> [The records]

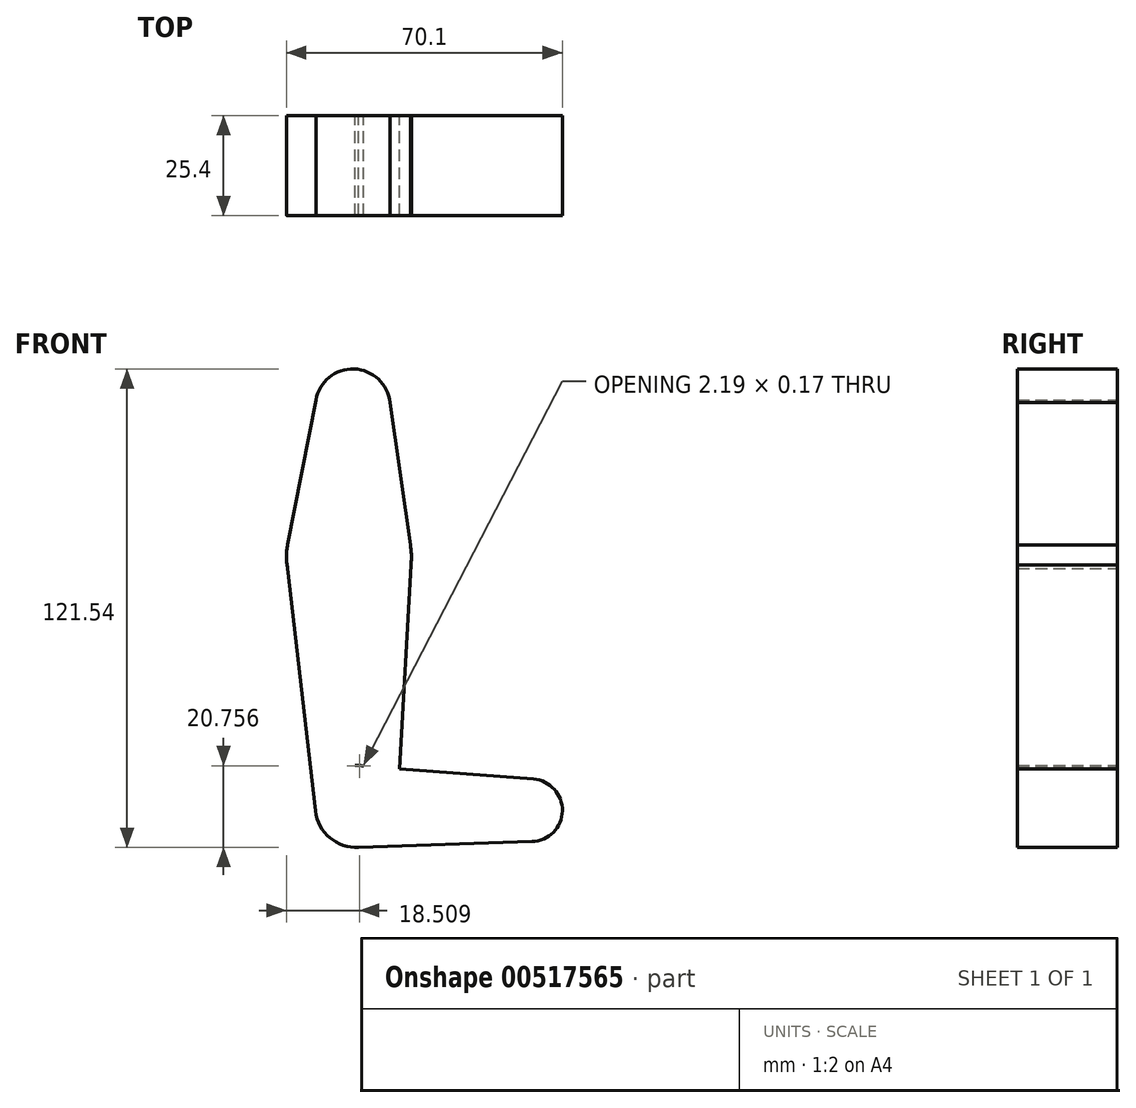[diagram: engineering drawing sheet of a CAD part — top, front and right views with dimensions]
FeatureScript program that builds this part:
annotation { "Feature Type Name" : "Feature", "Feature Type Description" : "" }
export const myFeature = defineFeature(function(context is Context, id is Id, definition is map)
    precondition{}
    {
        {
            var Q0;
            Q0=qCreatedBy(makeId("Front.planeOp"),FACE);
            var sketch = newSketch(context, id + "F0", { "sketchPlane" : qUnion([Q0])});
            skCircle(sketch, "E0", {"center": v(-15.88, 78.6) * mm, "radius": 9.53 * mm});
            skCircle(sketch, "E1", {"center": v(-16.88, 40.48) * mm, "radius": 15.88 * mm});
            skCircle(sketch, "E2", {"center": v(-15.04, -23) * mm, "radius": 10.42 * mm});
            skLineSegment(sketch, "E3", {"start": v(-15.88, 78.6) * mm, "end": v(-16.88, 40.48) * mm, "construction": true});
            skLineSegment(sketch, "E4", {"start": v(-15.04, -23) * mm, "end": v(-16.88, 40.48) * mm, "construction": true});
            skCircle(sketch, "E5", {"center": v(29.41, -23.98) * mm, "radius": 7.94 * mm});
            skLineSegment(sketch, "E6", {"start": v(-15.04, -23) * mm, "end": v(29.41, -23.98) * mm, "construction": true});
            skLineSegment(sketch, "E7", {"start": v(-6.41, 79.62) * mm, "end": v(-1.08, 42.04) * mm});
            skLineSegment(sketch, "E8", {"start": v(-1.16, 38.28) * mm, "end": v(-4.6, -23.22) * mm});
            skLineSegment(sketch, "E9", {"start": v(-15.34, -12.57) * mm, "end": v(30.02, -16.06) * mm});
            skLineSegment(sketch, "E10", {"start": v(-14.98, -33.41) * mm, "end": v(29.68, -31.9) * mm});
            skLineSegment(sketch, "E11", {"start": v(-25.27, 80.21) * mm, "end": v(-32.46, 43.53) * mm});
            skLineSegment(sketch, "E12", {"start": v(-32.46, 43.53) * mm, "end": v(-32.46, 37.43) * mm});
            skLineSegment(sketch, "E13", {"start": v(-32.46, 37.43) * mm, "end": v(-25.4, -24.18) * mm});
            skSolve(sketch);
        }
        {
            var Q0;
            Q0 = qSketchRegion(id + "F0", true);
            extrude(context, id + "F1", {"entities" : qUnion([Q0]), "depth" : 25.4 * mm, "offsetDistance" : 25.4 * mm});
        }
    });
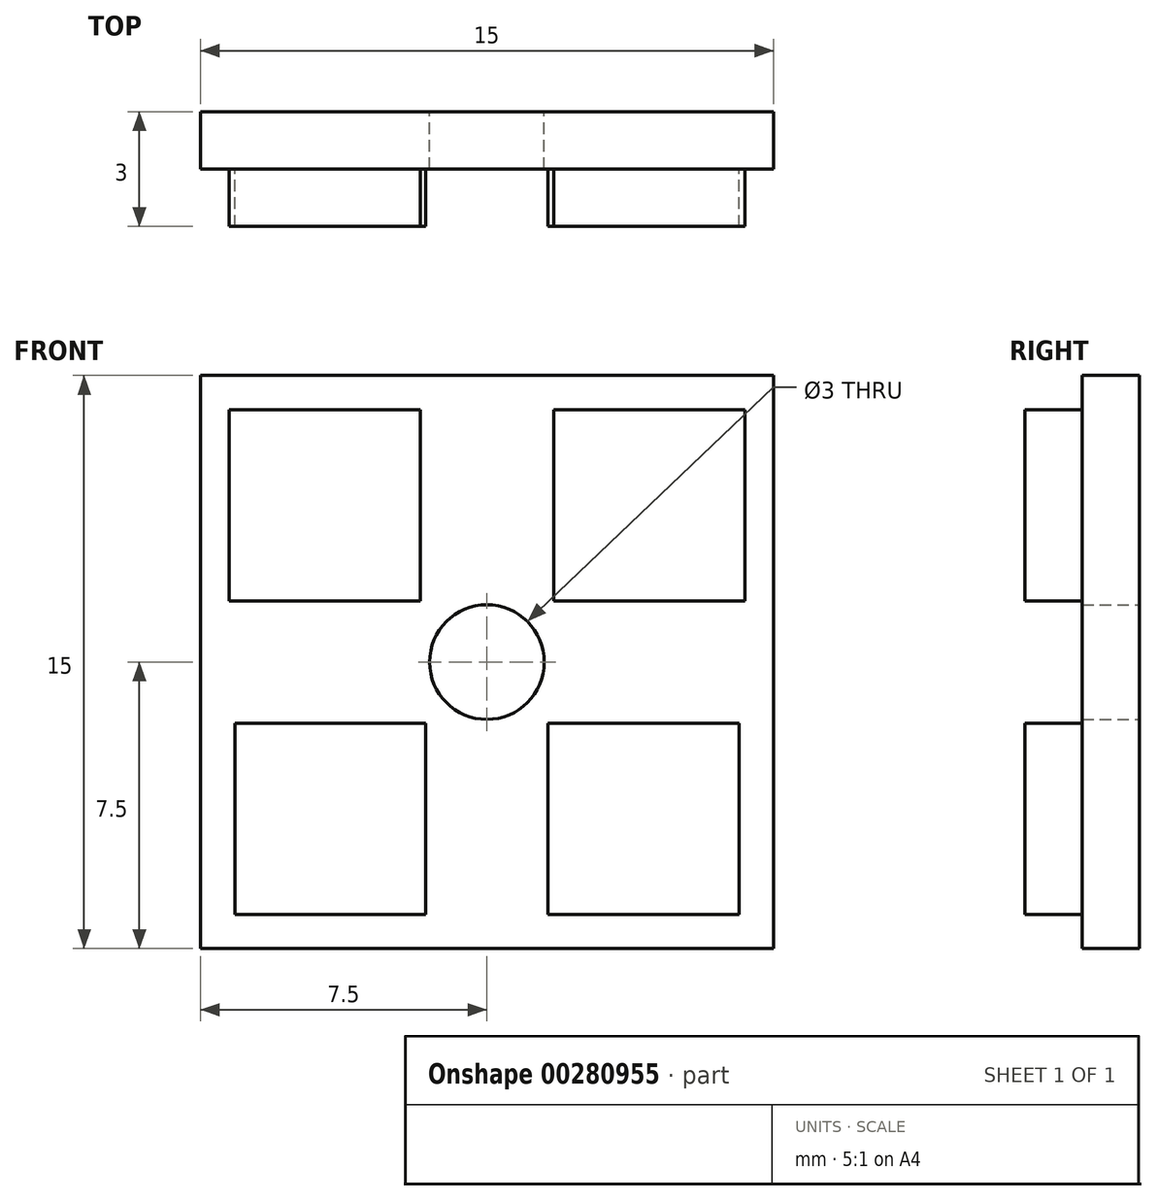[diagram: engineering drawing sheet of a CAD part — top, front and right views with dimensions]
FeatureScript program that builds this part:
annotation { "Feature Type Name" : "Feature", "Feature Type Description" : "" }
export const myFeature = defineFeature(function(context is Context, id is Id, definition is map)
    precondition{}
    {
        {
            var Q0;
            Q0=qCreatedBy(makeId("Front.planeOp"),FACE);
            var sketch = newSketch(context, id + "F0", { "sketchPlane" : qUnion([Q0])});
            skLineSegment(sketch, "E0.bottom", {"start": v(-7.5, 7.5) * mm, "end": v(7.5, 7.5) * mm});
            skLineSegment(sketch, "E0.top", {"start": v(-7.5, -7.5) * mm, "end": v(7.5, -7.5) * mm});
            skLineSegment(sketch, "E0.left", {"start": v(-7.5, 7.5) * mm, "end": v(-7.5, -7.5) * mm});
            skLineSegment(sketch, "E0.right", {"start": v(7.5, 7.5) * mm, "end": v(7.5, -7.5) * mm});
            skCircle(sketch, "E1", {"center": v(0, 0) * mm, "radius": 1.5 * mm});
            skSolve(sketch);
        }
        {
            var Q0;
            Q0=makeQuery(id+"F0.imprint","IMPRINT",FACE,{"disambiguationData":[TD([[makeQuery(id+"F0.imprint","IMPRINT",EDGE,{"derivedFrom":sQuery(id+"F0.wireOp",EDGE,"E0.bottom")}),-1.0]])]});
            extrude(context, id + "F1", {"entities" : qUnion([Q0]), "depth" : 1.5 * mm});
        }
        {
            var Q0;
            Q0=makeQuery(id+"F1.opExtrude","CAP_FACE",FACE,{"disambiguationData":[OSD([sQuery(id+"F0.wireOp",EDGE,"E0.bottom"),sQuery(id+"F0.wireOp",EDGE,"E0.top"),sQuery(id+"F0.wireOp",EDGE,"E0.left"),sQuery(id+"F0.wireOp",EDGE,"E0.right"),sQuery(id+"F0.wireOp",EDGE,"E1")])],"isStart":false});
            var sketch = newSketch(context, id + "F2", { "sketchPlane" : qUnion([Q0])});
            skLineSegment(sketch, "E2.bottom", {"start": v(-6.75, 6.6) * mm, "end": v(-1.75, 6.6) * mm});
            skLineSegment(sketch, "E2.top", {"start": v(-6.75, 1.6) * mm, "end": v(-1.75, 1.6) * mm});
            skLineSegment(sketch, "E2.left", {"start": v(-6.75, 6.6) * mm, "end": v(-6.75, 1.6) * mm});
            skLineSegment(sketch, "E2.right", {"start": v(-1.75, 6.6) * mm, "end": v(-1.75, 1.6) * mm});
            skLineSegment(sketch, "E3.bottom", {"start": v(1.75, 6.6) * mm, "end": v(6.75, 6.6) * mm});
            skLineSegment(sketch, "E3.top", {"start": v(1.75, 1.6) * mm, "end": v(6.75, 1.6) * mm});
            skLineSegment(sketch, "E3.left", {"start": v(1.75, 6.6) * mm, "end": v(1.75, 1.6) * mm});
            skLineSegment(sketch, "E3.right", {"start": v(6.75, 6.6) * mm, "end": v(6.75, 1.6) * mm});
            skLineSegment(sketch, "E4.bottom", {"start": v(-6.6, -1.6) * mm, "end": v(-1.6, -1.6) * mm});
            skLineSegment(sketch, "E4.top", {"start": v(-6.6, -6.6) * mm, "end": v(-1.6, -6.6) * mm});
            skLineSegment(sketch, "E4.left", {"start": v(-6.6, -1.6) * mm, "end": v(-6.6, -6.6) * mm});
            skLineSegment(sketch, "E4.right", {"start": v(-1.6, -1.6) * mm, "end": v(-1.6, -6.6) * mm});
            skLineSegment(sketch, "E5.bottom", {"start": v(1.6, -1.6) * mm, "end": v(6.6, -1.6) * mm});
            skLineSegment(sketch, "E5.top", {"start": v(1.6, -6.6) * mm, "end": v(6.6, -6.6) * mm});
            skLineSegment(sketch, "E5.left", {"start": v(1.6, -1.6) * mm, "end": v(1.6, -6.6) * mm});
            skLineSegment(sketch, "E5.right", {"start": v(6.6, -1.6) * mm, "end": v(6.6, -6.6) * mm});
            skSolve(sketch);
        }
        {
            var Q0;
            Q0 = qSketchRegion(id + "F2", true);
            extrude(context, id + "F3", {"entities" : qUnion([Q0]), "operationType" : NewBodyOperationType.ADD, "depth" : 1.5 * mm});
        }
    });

> [Request] How many lines in the rows above contain the string "skCircle", matching case exactly? Reply with the number alone.

> [Written answer] 5